## Task objective:
Can you reproduce, character for character, the stretch of rows from the line containing "anstandungen?" through the line containing "nzufriedenheit indem Sie"?

Stored data entries:

----

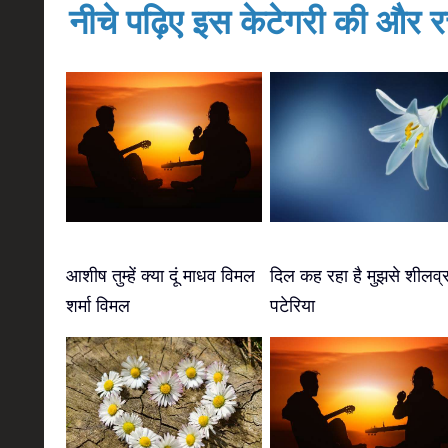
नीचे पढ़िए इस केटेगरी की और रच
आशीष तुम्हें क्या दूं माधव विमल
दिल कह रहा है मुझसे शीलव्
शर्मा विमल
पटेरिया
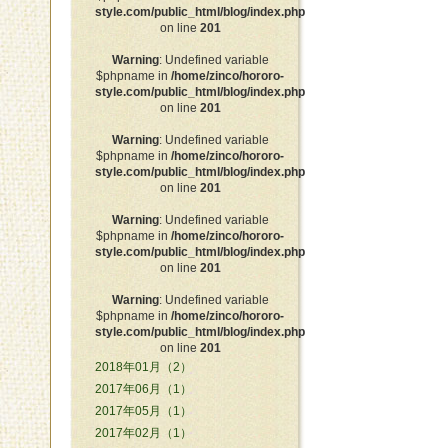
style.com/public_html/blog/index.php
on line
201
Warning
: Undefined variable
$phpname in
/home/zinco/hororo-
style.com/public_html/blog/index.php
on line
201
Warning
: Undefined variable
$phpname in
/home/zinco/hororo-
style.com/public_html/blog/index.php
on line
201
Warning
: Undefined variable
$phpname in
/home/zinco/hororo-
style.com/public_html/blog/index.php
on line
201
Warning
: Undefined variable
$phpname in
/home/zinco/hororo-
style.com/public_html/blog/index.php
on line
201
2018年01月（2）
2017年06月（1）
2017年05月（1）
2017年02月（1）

----

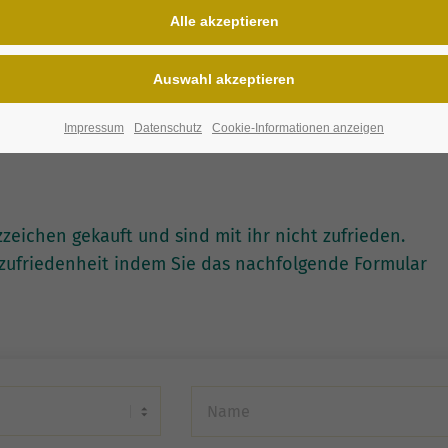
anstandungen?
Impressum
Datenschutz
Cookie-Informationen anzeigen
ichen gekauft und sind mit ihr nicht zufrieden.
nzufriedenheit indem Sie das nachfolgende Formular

----

## Reply:
anstandungen?
Impressum
Datenschutz
Cookie-Informationen anzeigen
ichen gekauft und sind mit ihr nicht zufrieden.
nzufriedenheit indem Sie das nachfolgende Formular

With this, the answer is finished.